May 20, 2008 9:46 AM   Subscribe

I'm looking for a script (ideally PHP) to run a website which asks various questions and then suggests the 'best fit' answer, in the manner of an expert system. Examples of the sort of thing I have in mind are the Search by Sight facility at Fonts.com or the 20 Questions game at 20Q.net (the latter uses some sort of neural network simulation, I think). Even just a decision tree tool would be good, though I guess that's more rigid. (I've seen this thread but that doesn't seem to answer my question.) Any ideas?
posted by hatmandu to Computers & Internet (2 answers total) 3 users marked this as a favorite
 
Best answer: I don't know of any pre-written utilities that will do what you want. What makes 20Q so fascinating is that it is right and it's not a "simple" right.

Here's the key with 20Q. (And I'm guessing from analysis on how it works). It has a large database back-end with items listed and special characteristics assigned to each item.

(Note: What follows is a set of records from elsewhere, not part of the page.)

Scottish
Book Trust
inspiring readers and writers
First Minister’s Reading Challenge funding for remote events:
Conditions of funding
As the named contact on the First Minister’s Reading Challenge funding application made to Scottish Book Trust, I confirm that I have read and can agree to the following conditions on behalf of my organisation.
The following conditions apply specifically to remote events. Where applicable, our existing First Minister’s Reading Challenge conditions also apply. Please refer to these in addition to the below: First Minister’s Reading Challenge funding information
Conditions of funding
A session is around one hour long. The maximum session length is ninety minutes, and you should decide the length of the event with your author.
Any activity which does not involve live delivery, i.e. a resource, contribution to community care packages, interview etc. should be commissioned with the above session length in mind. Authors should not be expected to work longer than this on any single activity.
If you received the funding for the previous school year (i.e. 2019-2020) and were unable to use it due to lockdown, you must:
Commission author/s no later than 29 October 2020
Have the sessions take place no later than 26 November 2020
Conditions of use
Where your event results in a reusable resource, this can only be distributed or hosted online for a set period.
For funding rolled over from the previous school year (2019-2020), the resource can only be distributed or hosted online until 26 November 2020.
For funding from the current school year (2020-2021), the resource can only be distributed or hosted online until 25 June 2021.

So say there's 20 million items in 20Q (I'm picking a random number). Each of those items has distinguishing characteristics.

Then as you"Play" 20Q you're just defining a WHERE clause in a SQL statement. When it gets down to a certain number of items it provides a "guess".

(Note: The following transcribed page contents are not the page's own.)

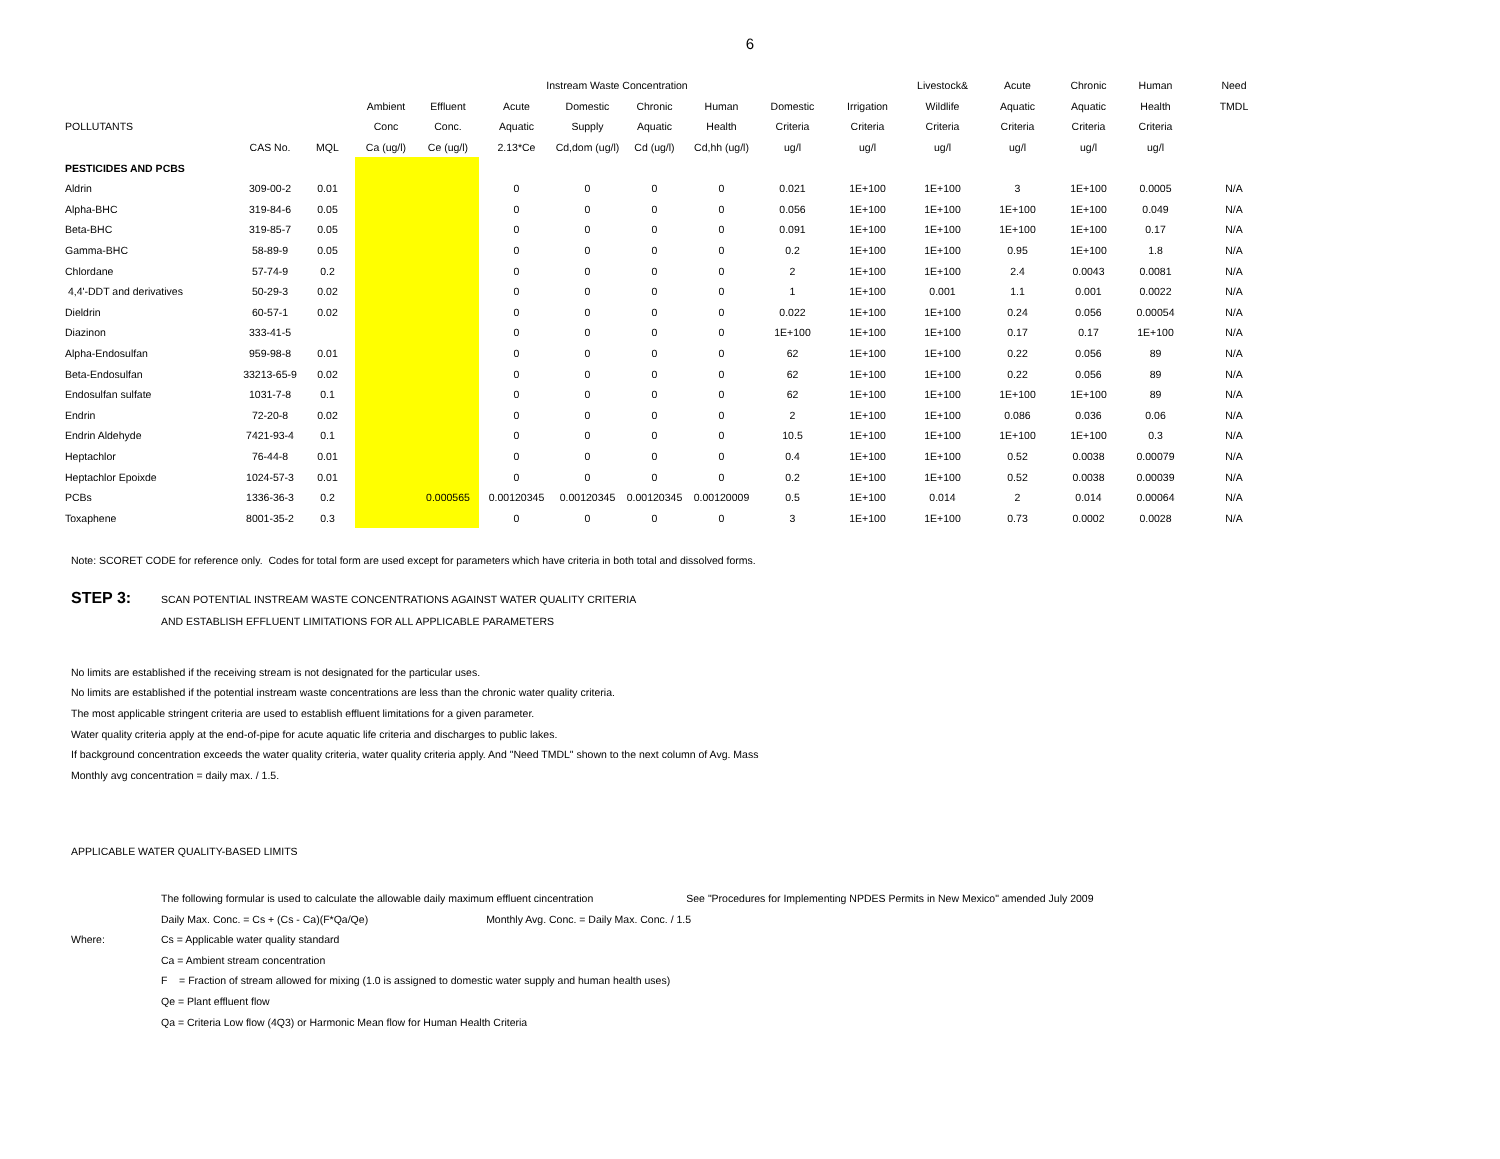6
| | | | | | Instream Waste Concentration | | | | | | Livestock& | Acute | Chronic | Human | Need |
| --- | --- | --- | --- | --- | --- | --- | --- | --- | --- | --- | --- | --- | --- | --- | --- |
| | | | Ambient | Effluent | Acute | Domestic | Chronic | Human | Domestic | Irrigation | Wildlife | Aquatic | Aquatic | Health | TMDL |
| POLLUTANTS | | | Conc | Conc. | Aquatic | Supply | Aquatic | Health | Criteria | Criteria | Criteria | Criteria | Criteria | Criteria | |
| | CAS No. | MQL | Ca (ug/l) | Ce (ug/l) | 2.13*Ce | Cd,dom (ug/l) | Cd (ug/l) | Cd,hh (ug/l) | ug/l | ug/l | ug/l | ug/l | ug/l | ug/l | |
| PESTICIDES AND PCBS | | | | | | | | | | | | | | | |
| Aldrin | 309-00-2 | 0.01 | | | 0 | 0 | 0 | 0 | 0.021 | 1E+100 | 1E+100 | 3 | 1E+100 | 0.0005 | N/A |
| Alpha-BHC | 319-84-6 | 0.05 | | | 0 | 0 | 0 | 0 | 0.056 | 1E+100 | 1E+100 | 1E+100 | 1E+100 | 0.049 | N/A |
| Beta-BHC | 319-85-7 | 0.05 | | | 0 | 0 | 0 | 0 | 0.091 | 1E+100 | 1E+100 | 1E+100 | 1E+100 | 0.17 | N/A |
| Gamma-BHC | 58-89-9 | 0.05 | | | 0 | 0 | 0 | 0 | 0.2 | 1E+100 | 1E+100 | 0.95 | 1E+100 | 1.8 | N/A |
| Chlordane | 57-74-9 | 0.2 | | | 0 | 0 | 0 | 0 | 2 | 1E+100 | 1E+100 | 2.4 | 0.0043 | 0.0081 | N/A |
| 4,4'-DDT and derivatives | 50-29-3 | 0.02 | | | 0 | 0 | 0 | 0 | 1 | 1E+100 | 0.001 | 1.1 | 0.001 | 0.0022 | N/A |
| Dieldrin | 60-57-1 | 0.02 | | | 0 | 0 | 0 | 0 | 0.022 | 1E+100 | 1E+100 | 0.24 | 0.056 | 0.00054 | N/A |
| Diazinon | 333-41-5 | | | | 0 | 0 | 0 | 0 | 1E+100 | 1E+100 | 1E+100 | 0.17 | 0.17 | 1E+100 | N/A |
| Alpha-Endosulfan | 959-98-8 | 0.01 | | | 0 | 0 | 0 | 0 | 62 | 1E+100 | 1E+100 | 0.22 | 0.056 | 89 | N/A |
| Beta-Endosulfan | 33213-65-9 | 0.02 | | | 0 | 0 | 0 | 0 | 62 | 1E+100 | 1E+100 | 0.22 | 0.056 | 89 | N/A |
| Endosulfan sulfate | 1031-7-8 | 0.1 | | | 0 | 0 | 0 | 0 | 62 | 1E+100 | 1E+100 | 1E+100 | 1E+100 | 89 | N/A |
| Endrin | 72-20-8 | 0.02 | | | 0 | 0 | 0 | 0 | 2 | 1E+100 | 1E+100 | 0.086 | 0.036 | 0.06 | N/A |
| Endrin Aldehyde | 7421-93-4 | 0.1 | | | 0 | 0 | 0 | 0 | 10.5 | 1E+100 | 1E+100 | 1E+100 | 1E+100 | 0.3 | N/A |
| Heptachlor | 76-44-8 | 0.01 | | | 0 | 0 | 0 | 0 | 0.4 | 1E+100 | 1E+100 | 0.52 | 0.0038 | 0.00079 | N/A |
| Heptachlor Epoixde | 1024-57-3 | 0.01 | | | 0 | 0 | 0 | 0 | 0.2 | 1E+100 | 1E+100 | 0.52 | 0.0038 | 0.00039 | N/A |
| PCBs | 1336-36-3 | 0.2 | | 0.000565 | 0.00120345 | 0.00120345 | 0.00120345 | 0.00120009 | 0.5 | 1E+100 | 0.014 | 2 | 0.014 | 0.00064 | N/A |
| Toxaphene | 8001-35-2 | 0.3 | | | 0 | 0 | 0 | 0 | 3 | 1E+100 | 1E+100 | 0.73 | 0.0002 | 0.0028 | N/A |
Note: SCORET CODE for reference only. Codes for total form are used except for parameters which have criteria in both total and dissolved forms.
STEP 3:
SCAN POTENTIAL INSTREAM WASTE CONCENTRATIONS AGAINST WATER QUALITY CRITERIA
AND ESTABLISH EFFLUENT LIMITATIONS FOR ALL APPLICABLE PARAMETERS
No limits are established if the receiving stream is not designated for the particular uses.
No limits are established if the potential instream waste concentrations are less than the chronic water quality criteria.
The most applicable stringent criteria are used to establish effluent limitations for a given parameter.
Water quality criteria apply at the end-of-pipe for acute aquatic life criteria and discharges to public lakes.
If background concentration exceeds the water quality criteria, water quality criteria apply. And "Need TMDL" shown to the next column of Avg. Mass
Monthly avg concentration = daily max. / 1.5.
APPLICABLE WATER QUALITY-BASED LIMITS
The following formular is used to calculate the allowable daily maximum effluent cincentration See "Procedures for Implementing NPDES Permits in New Mexico" amended July 2009
Daily Max. Conc. = Cs + (Cs - Ca)(F*Qa/Qe) Monthly Avg. Conc. = Daily Max. Conc. / 1.5
Where: Cs = Applicable water quality standard
Ca = Ambient stream concentration
F = Fraction of stream allowed for mixing (1.0 is assigned to domestic water supply and human health uses)
Qe = Plant effluent flow
Qa = Criteria Low flow (4Q3) or Harmonic Mean flow for Human Health Criteria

I'm also thinking that the WHERE clause must have some flexibility (not all questions are necessarily limiting as there are times I play 20Q and think "maybe") so perhaps it does an 80/20 rule or a 90/10 rule.

Either way, the programming of this in PHP is easy. The database and, more importantly, populating the data in the database...that's hard.

So I'd start by looking at your decisions and use a binary tree format. If you use Yes/No questions, then start with the highest possible category that would divide your items into 2 groups, then divide into 2 more, etc. You may end up choosing ternary choices or more, but the goal is to start with every item in the set before question 1, and narrowing it down to 1 item by question 20.

I also tend to think 20Q updates its database for every "wrong" guess. if it doesn't get your item in 20 questions it asks you what the item was. I'd guess that's reviewed by a data admin and determined if items in the database need to be changed or if items need to be added.

I mean, think about it...with 20Qs popularity you start with 10 items but 20 GREAT questions. Have alpha testers guess wrong but update your database with their items.

Then move to beta testing with 500 items from alpha testers. Open beta, populate to thousands of items.

Then move to release with 2000 items but IIRC 20Q started as a free web application. A little viral madness of everyone e-mailing everyone about 20Q and you have millions of items. Then you release a toy.

1. Write database.
2. ??????????
3. Profit!

:)

Sorry if this isn't specifically helpful in a "Look here to get what you want" way, but maybe it will help you to parse down your problem and write what you need.
posted by arniec at 8:57 AM on June 2, 2008


Response by poster: Thanks for your interesting thoughts, arniec (though I think you'll find 20Q uses a neural net-based algorithm of some kind rather than a decision tree) - food for thought!